Exercise requirements
Every entry below has to appear again in your reply, word for word, but no picture may.

Given data
=== Begin Enclosure ===

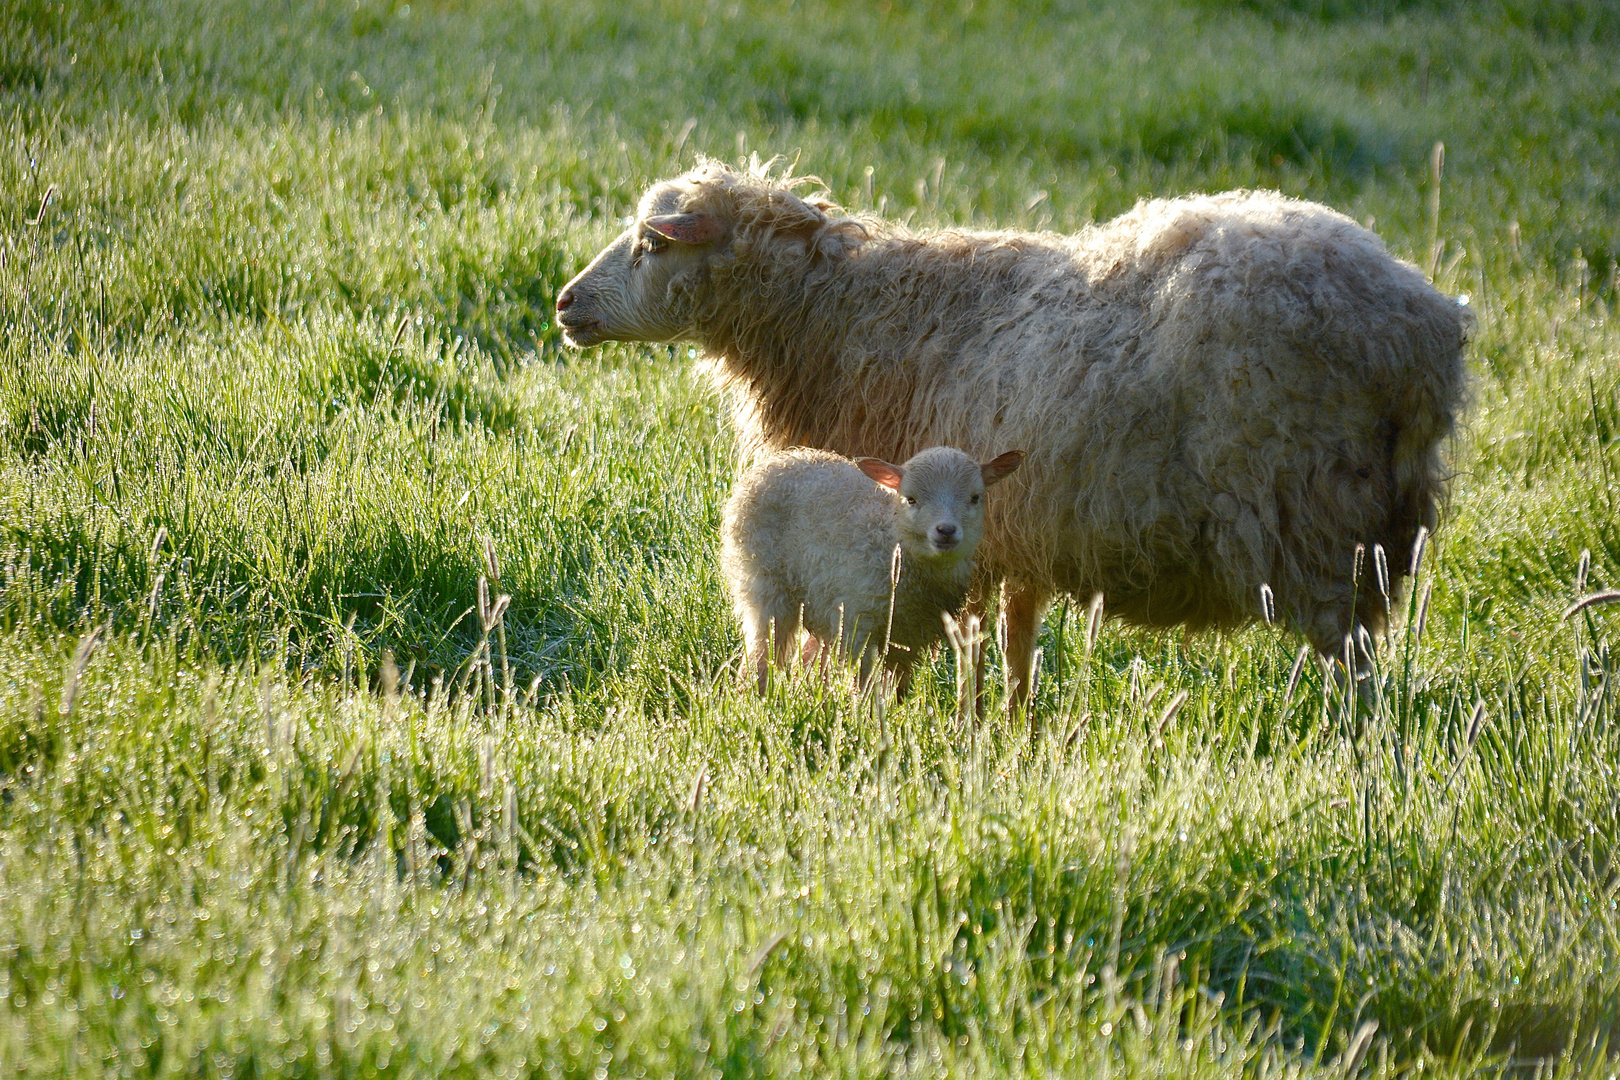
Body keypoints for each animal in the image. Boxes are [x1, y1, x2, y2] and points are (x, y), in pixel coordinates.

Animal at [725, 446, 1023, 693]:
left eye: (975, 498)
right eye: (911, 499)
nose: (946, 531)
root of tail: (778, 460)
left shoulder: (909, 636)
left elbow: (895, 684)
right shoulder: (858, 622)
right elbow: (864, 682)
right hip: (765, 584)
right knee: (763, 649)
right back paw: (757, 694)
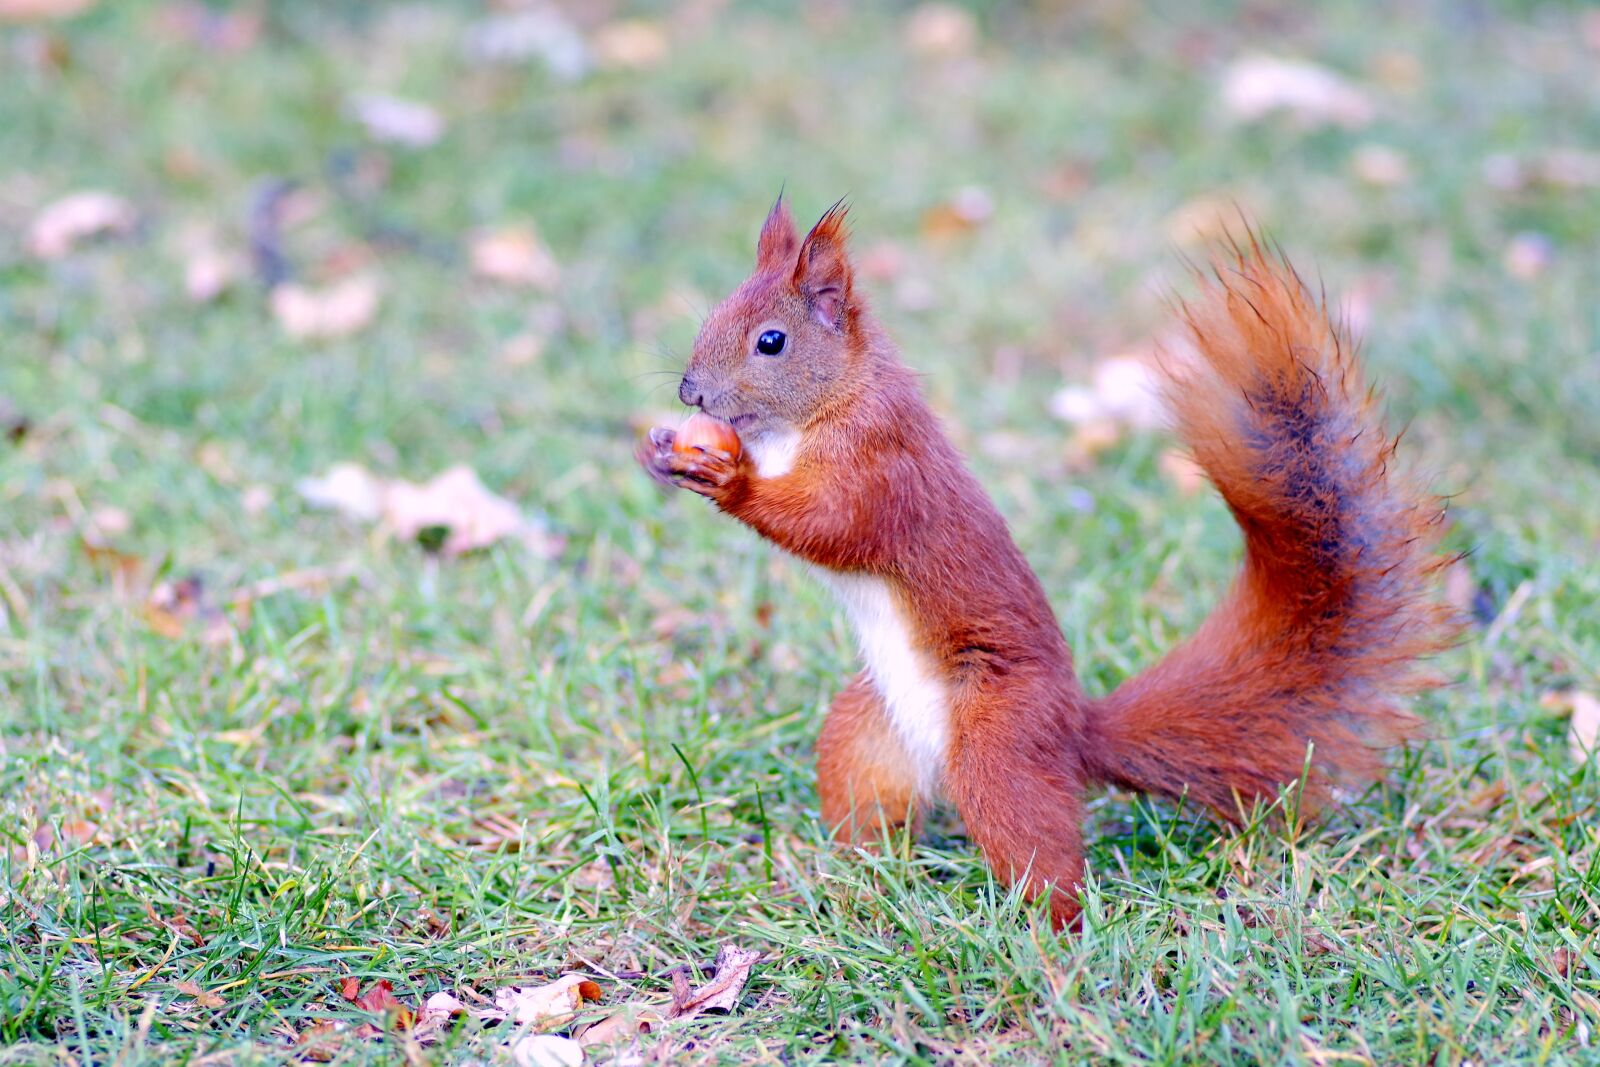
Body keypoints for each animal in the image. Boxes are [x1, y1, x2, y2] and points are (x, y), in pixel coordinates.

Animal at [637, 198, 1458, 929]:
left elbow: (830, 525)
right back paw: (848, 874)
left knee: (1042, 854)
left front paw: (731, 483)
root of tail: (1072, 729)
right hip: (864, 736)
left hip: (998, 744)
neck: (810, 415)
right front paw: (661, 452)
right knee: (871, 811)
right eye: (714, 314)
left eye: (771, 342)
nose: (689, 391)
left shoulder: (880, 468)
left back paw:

=== End Enclosure ===

Answer to this problem
Body keypoints for each animal in the image. Boxes are [x1, y1, x2, y2] and points are (x, y), in pixel coordinates.

Animal at [725, 446, 1023, 693]:
left eye: (975, 498)
right eye: (911, 499)
nose: (946, 531)
root of tail: (778, 460)
left shoulder: (909, 636)
left elbow: (895, 684)
right shoulder: (858, 622)
right elbow: (864, 682)
right hip: (765, 584)
right knee: (763, 649)
right back paw: (757, 694)
Body keypoints for each animal in the image. Boxes are [x1, y1, x2, y2] and points are (x, y), in pixel coordinates.

Animal at [637, 198, 1458, 929]:
left elbow: (830, 525)
right back paw: (848, 874)
left knee: (1042, 854)
left front paw: (731, 483)
root of tail: (1072, 729)
right hip: (864, 736)
left hip: (998, 744)
neck: (810, 415)
right front paw: (661, 452)
right knee: (871, 811)
right eye: (714, 314)
left eye: (771, 342)
nose: (689, 391)
left shoulder: (880, 468)
left back paw:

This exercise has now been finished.